>>>>>
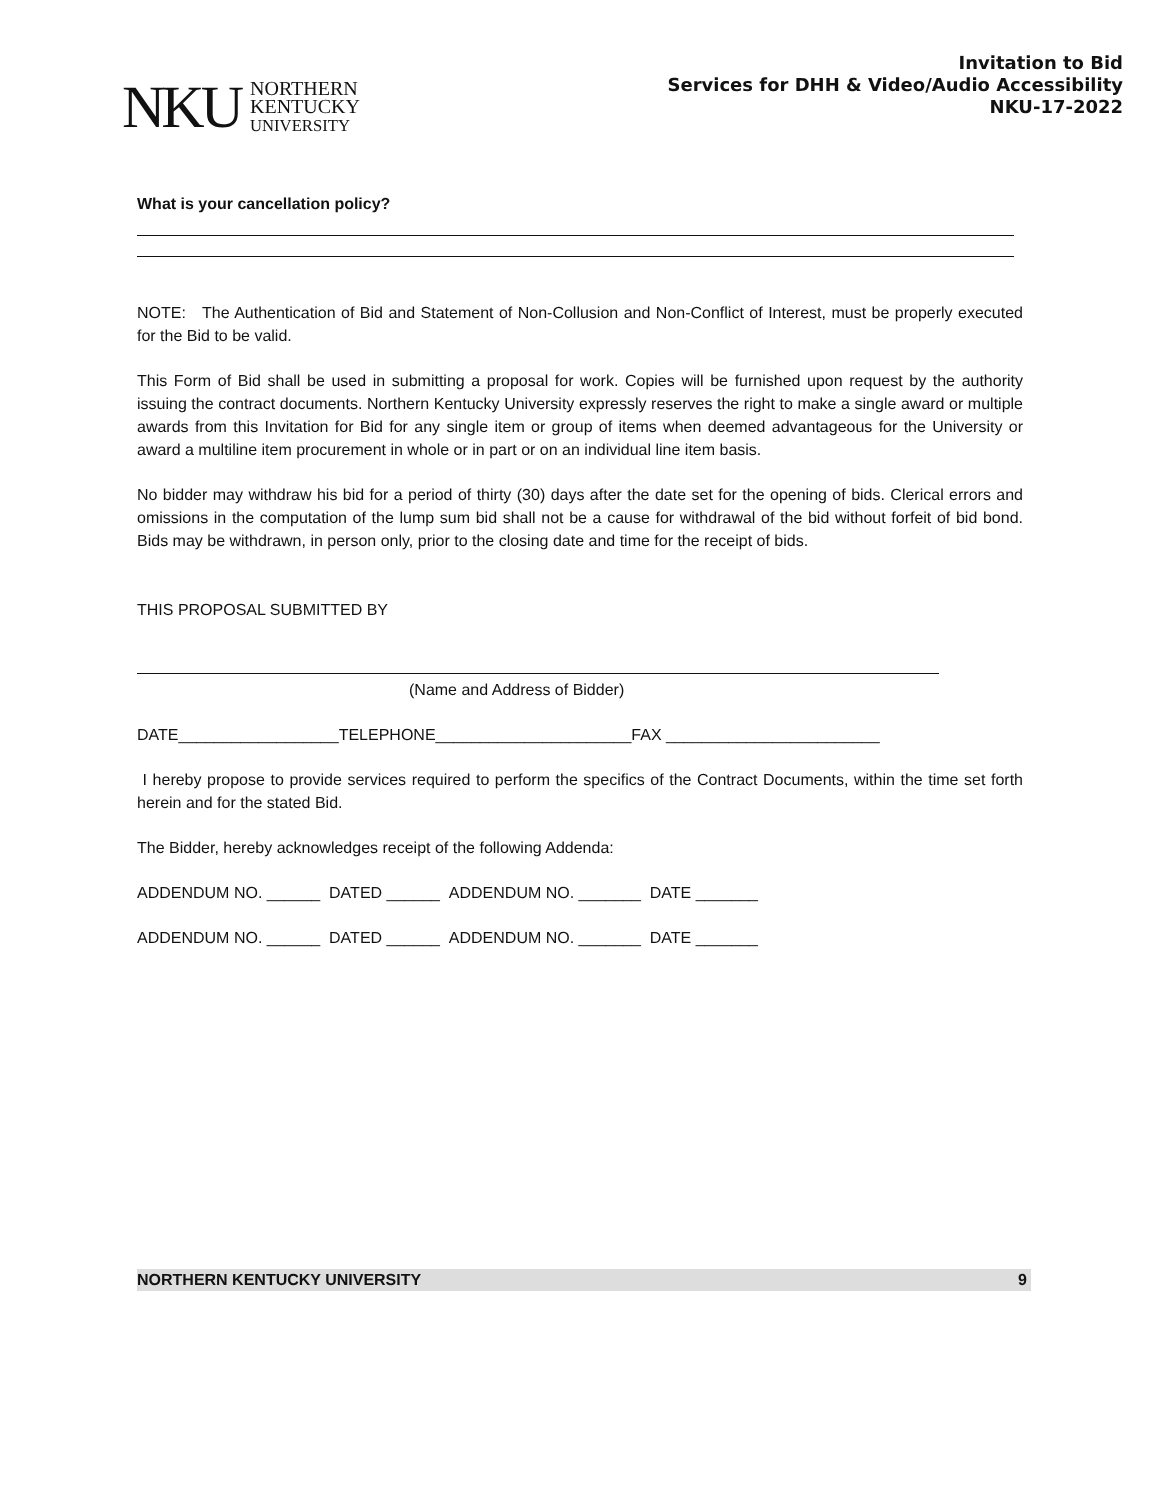NKU NORTHERN
KENTUCKY
UNIVERSITY
Invitation to Bid
Services for DHH & Video/Audio Accessibility
NKU-17-2022
What is your cancellation policy?
NOTE: The Authentication of Bid and Statement of Non-Collusion and Non-Conflict of Interest, must be properly executed for the Bid to be valid.
This Form of Bid shall be used in submitting a proposal for work. Copies will be furnished upon request by the authority issuing the contract documents. Northern Kentucky University expressly reserves the right to make a single award or multiple awards from this Invitation for Bid for any single item or group of items when deemed advantageous for the University or award a multiline item procurement in whole or in part or on an individual line item basis.
No bidder may withdraw his bid for a period of thirty (30) days after the date set for the opening of bids. Clerical errors and omissions in the computation of the lump sum bid shall not be a cause for withdrawal of the bid without forfeit of bid bond. Bids may be withdrawn, in person only, prior to the closing date and time for the receipt of bids.
THIS PROPOSAL SUBMITTED BY
(Name and Address of Bidder)
DATE__________________TELEPHONE______________________FAX ________________________
I hereby propose to provide services required to perform the specifics of the Contract Documents, within the time set forth herein and for the stated Bid.
The Bidder, hereby acknowledges receipt of the following Addenda:
ADDENDUM NO. ______ DATED ______ ADDENDUM NO. _______ DATE _______
ADDENDUM NO. ______ DATED ______ ADDENDUM NO. _______ DATE _______
NORTHERN KENTUCKY UNIVERSITY 9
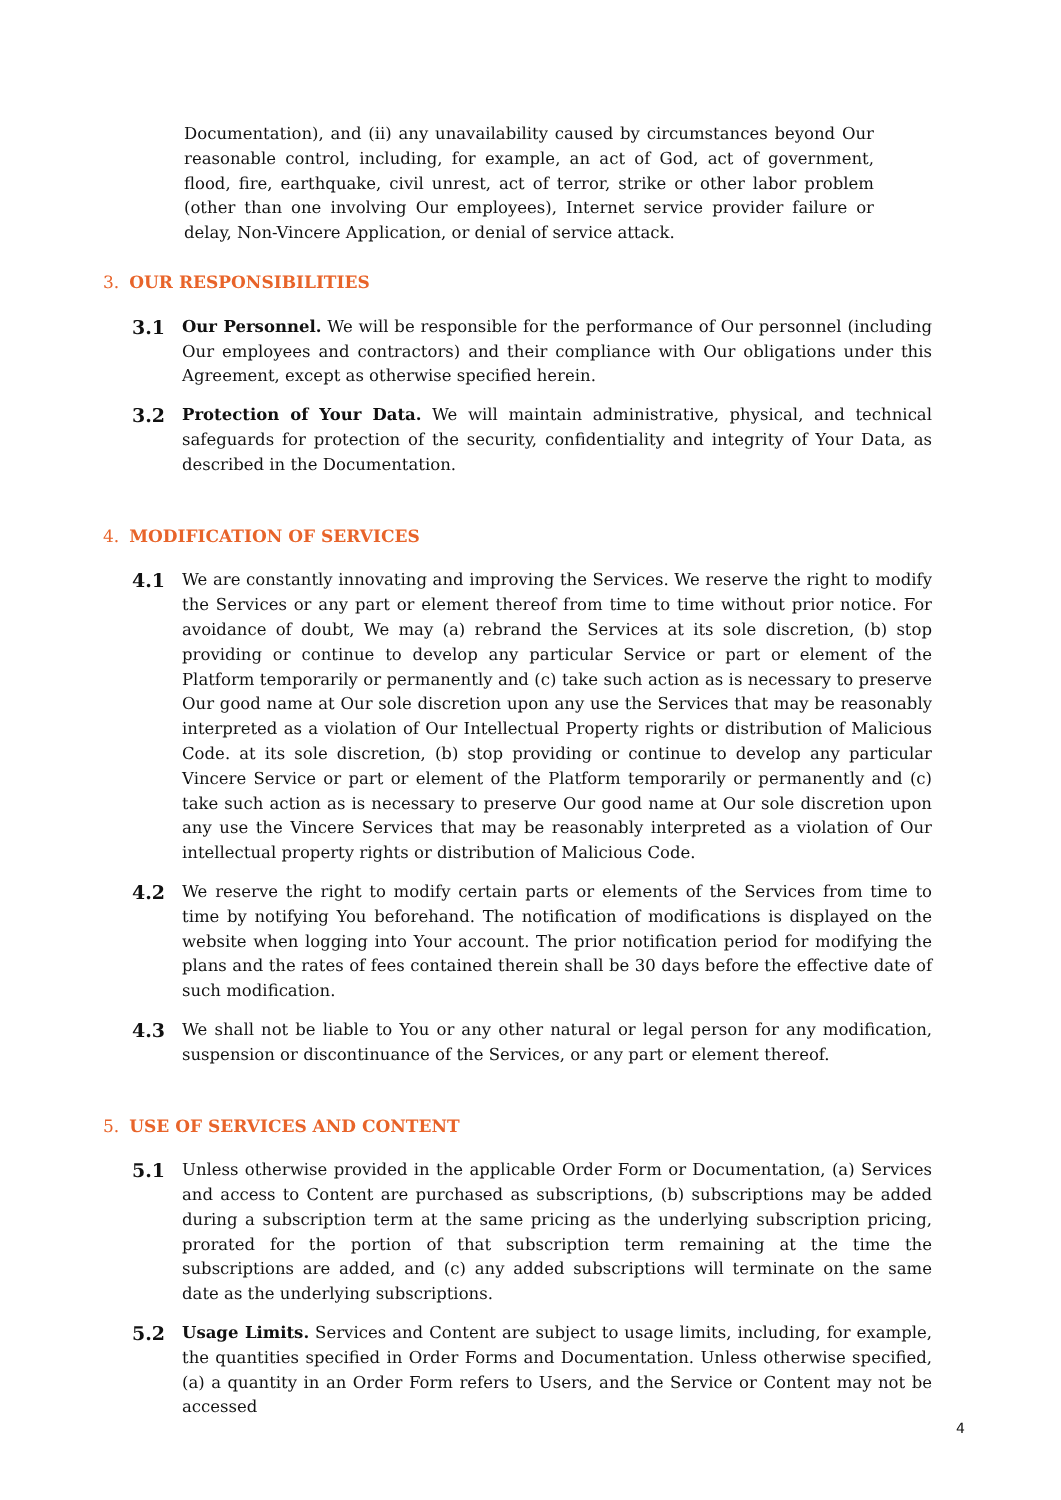Documentation), and (ii) any unavailability caused by circumstances beyond Our reasonable control, including, for example, an act of God, act of government, flood, fire, earthquake, civil unrest, act of terror, strike or other labor problem (other than one involving Our employees), Internet service provider failure or delay, Non-Vincere Application, or denial of service attack.
3. OUR RESPONSIBILITIES
3.1
Our Personnel. We will be responsible for the performance of Our personnel (including Our employees and contractors) and their compliance with Our obligations under this Agreement, except as otherwise specified herein.
3.2
Protection of Your Data. We will maintain administrative, physical, and technical safeguards for protection of the security, confidentiality and integrity of Your Data, as described in the Documentation.
4. MODIFICATION OF SERVICES
4.1
We are constantly innovating and improving the Services. We reserve the right to modify the Services or any part or element thereof from time to time without prior notice. For avoidance of doubt, We may (a) rebrand the Services at its sole discretion, (b) stop providing or continue to develop any particular Service or part or element of the Platform temporarily or permanently and (c) take such action as is necessary to preserve Our good name at Our sole discretion upon any use the Services that may be reasonably interpreted as a violation of Our Intellectual Property rights or distribution of Malicious Code. at its sole discretion, (b) stop providing or continue to develop any particular Vincere Service or part or element of the Platform temporarily or permanently and (c) take such action as is necessary to preserve Our good name at Our sole discretion upon any use the Vincere Services that may be reasonably interpreted as a violation of Our intellectual property rights or distribution of Malicious Code.
4.2
We reserve the right to modify certain parts or elements of the Services from time to time by notifying You beforehand. The notification of modifications is displayed on the website when logging into Your account. The prior notification period for modifying the plans and the rates of fees contained therein shall be 30 days before the effective date of such modification.
4.3
We shall not be liable to You or any other natural or legal person for any modification, suspension or discontinuance of the Services, or any part or element thereof.
5. USE OF SERVICES AND CONTENT
5.1
Unless otherwise provided in the applicable Order Form or Documentation, (a) Services and access to Content are purchased as subscriptions, (b) subscriptions may be added during a subscription term at the same pricing as the underlying subscription pricing, prorated for the portion of that subscription term remaining at the time the subscriptions are added, and (c) any added subscriptions will terminate on the same date as the underlying subscriptions.
5.2
Usage Limits. Services and Content are subject to usage limits, including, for example, the quantities specified in Order Forms and Documentation. Unless otherwise specified, (a) a quantity in an Order Form refers to Users, and the Service or Content may not be accessed
4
<<<<<
* TRY IT: Every entry should be written out word for word, except for its pictures.

* WORKED SOLUTION:
NKU NORTHERN
KENTUCKY
UNIVERSITY
Invitation to Bid
Services for DHH & Video/Audio Accessibility
NKU-17-2022
What is your cancellation policy?
NOTE: The Authentication of Bid and Statement of Non-Collusion and Non-Conflict of Interest, must be properly executed for the Bid to be valid.
This Form of Bid shall be used in submitting a proposal for work. Copies will be furnished upon request by the authority issuing the contract documents. Northern Kentucky University expressly reserves the right to make a single award or multiple awards from this Invitation for Bid for any single item or group of items when deemed advantageous for the University or award a multiline item procurement in whole or in part or on an individual line item basis.
No bidder may withdraw his bid for a period of thirty (30) days after the date set for the opening of bids. Clerical errors and omissions in the computation of the lump sum bid shall not be a cause for withdrawal of the bid without forfeit of bid bond. Bids may be withdrawn, in person only, prior to the closing date and time for the receipt of bids.
THIS PROPOSAL SUBMITTED BY
(Name and Address of Bidder)
DATE__________________TELEPHONE______________________FAX ________________________
I hereby propose to provide services required to perform the specifics of the Contract Documents, within the time set forth herein and for the stated Bid.
The Bidder, hereby acknowledges receipt of the following Addenda:
ADDENDUM NO. ______ DATED ______ ADDENDUM NO. _______ DATE _______
ADDENDUM NO. ______ DATED ______ ADDENDUM NO. _______ DATE _______
NORTHERN KENTUCKY UNIVERSITY 9
Documentation), and (ii) any unavailability caused by circumstances beyond Our reasonable control, including, for example, an act of God, act of government, flood, fire, earthquake, civil unrest, act of terror, strike or other labor problem (other than one involving Our employees), Internet service provider failure or delay, Non-Vincere Application, or denial of service attack.
3. OUR RESPONSIBILITIES
3.1
Our Personnel. We will be responsible for the performance of Our personnel (including Our employees and contractors) and their compliance with Our obligations under this Agreement, except as otherwise specified herein.
3.2
Protection of Your Data. We will maintain administrative, physical, and technical safeguards for protection of the security, confidentiality and integrity of Your Data, as described in the Documentation.
4. MODIFICATION OF SERVICES
4.1
We are constantly innovating and improving the Services. We reserve the right to modify the Services or any part or element thereof from time to time without prior notice. For avoidance of doubt, We may (a) rebrand the Services at its sole discretion, (b) stop providing or continue to develop any particular Service or part or element of the Platform temporarily or permanently and (c) take such action as is necessary to preserve Our good name at Our sole discretion upon any use the Services that may be reasonably interpreted as a violation of Our Intellectual Property rights or distribution of Malicious Code. at its sole discretion, (b) stop providing or continue to develop any particular Vincere Service or part or element of the Platform temporarily or permanently and (c) take such action as is necessary to preserve Our good name at Our sole discretion upon any use the Vincere Services that may be reasonably interpreted as a violation of Our intellectual property rights or distribution of Malicious Code.
4.2
We reserve the right to modify certain parts or elements of the Services from time to time by notifying You beforehand. The notification of modifications is displayed on the website when logging into Your account. The prior notification period for modifying the plans and the rates of fees contained therein shall be 30 days before the effective date of such modification.
4.3
We shall not be liable to You or any other natural or legal person for any modification, suspension or discontinuance of the Services, or any part or element thereof.
5. USE OF SERVICES AND CONTENT
5.1
Unless otherwise provided in the applicable Order Form or Documentation, (a) Services and access to Content are purchased as subscriptions, (b) subscriptions may be added during a subscription term at the same pricing as the underlying subscription pricing, prorated for the portion of that subscription term remaining at the time the subscriptions are added, and (c) any added subscriptions will terminate on the same date as the underlying subscriptions.
5.2
Usage Limits. Services and Content are subject to usage limits, including, for example, the quantities specified in Order Forms and Documentation. Unless otherwise specified, (a) a quantity in an Order Form refers to Users, and the Service or Content may not be accessed
4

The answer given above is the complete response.